DIRECTIONS FOR THIS TASK:
For the material that follows, list every line containing the word "bottom".

MATERIAL PROVIDED:

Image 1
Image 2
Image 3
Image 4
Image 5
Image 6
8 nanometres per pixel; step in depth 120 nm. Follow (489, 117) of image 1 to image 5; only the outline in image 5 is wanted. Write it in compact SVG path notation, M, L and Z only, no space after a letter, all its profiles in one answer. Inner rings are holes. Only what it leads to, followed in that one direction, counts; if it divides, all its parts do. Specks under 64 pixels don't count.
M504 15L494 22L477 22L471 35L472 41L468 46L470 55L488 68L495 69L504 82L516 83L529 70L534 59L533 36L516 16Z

* * *

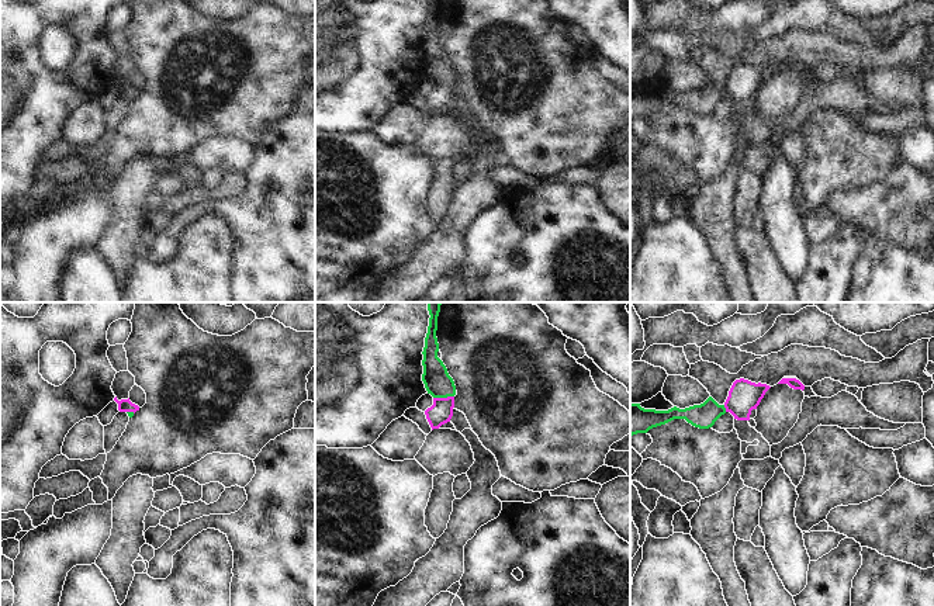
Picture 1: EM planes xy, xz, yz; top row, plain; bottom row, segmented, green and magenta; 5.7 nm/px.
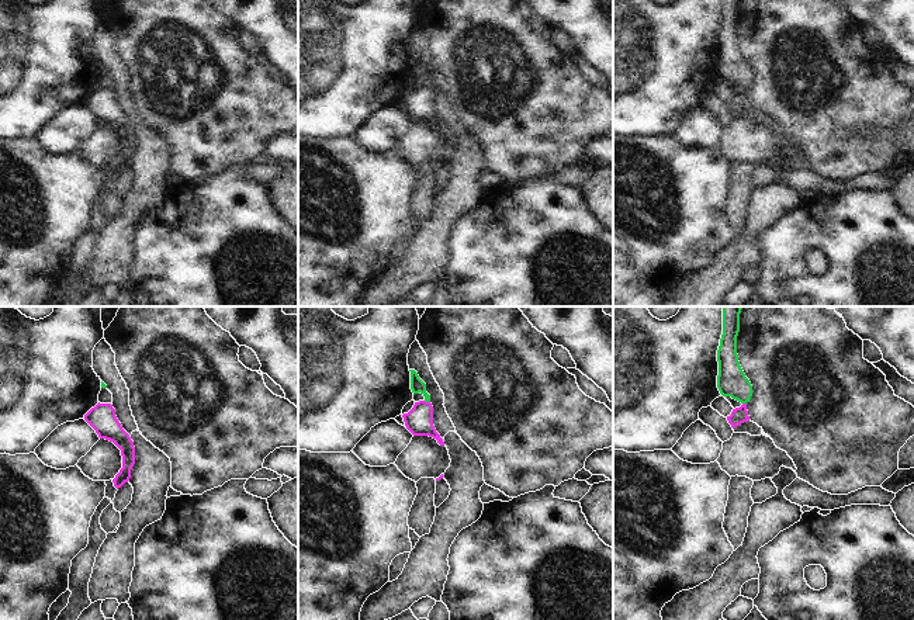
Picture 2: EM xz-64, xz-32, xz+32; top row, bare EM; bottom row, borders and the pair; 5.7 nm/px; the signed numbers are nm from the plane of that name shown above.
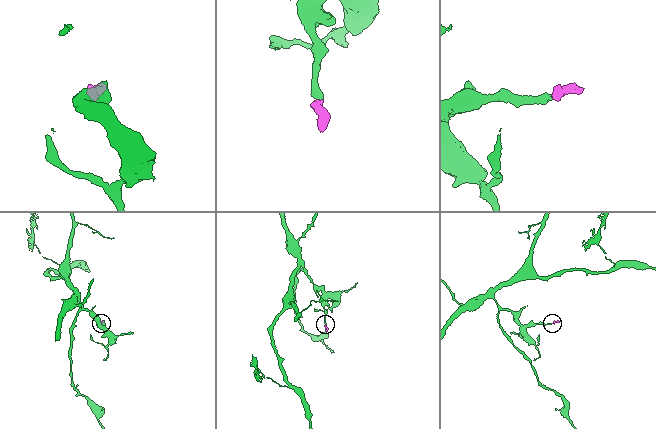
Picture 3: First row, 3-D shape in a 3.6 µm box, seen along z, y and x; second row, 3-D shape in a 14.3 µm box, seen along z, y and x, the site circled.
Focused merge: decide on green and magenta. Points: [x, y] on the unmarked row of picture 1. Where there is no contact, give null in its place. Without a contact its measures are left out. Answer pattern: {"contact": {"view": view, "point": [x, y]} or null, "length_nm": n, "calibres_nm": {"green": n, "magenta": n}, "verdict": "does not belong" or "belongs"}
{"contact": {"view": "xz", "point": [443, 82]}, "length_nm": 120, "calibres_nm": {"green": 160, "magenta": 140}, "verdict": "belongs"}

* * *

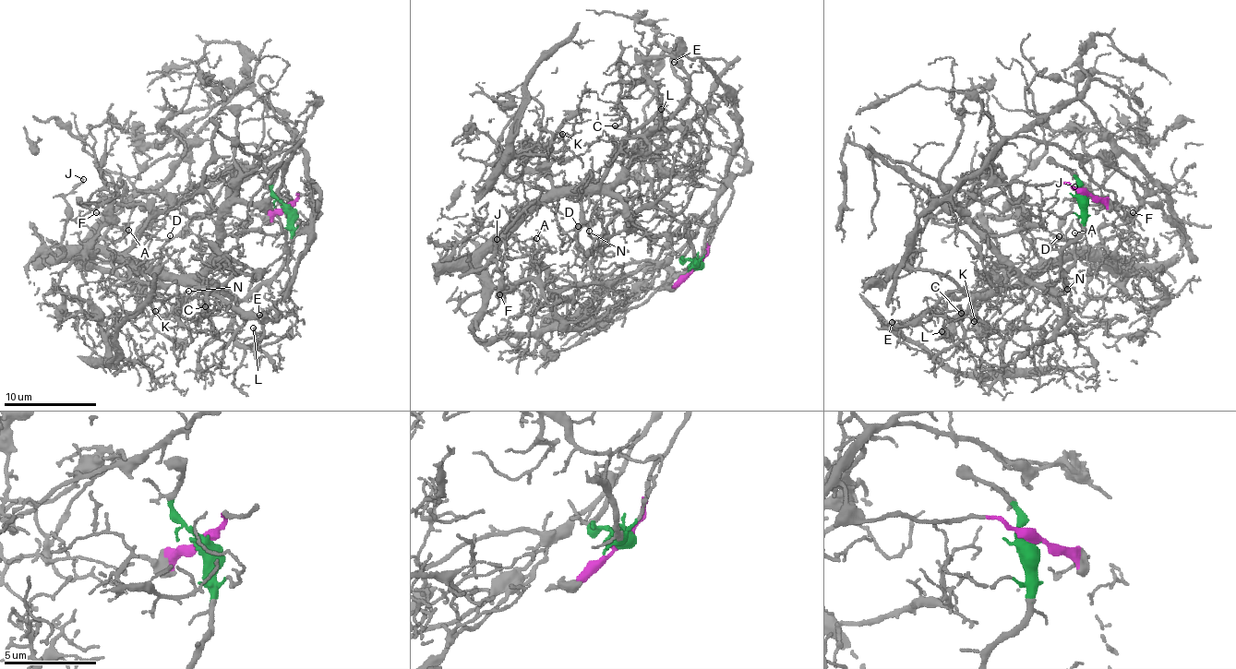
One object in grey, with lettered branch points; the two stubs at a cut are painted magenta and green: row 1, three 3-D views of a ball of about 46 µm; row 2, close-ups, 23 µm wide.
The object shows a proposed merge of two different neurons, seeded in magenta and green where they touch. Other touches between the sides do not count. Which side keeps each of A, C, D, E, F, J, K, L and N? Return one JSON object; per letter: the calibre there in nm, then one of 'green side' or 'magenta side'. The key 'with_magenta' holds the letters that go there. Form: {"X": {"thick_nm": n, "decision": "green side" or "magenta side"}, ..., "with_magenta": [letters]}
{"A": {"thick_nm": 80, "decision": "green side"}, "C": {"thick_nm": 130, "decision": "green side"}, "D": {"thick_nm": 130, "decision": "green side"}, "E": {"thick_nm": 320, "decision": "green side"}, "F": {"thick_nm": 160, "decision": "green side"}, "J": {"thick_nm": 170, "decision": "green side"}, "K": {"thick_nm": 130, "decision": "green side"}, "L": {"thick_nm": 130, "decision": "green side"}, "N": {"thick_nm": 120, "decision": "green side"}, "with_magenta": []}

ANSWER TO THIS TASK:
Picture 1: EM planes xy, xz, yz; top row, plain; bottom row, segmented, green and magenta; 5.7 nm/px.
Picture 2: EM xz-64, xz-32, xz+32; top row, bare EM; bottom row, borders and the pair; 5.7 nm/px; the signed numbers are nm from the plane of that name shown above.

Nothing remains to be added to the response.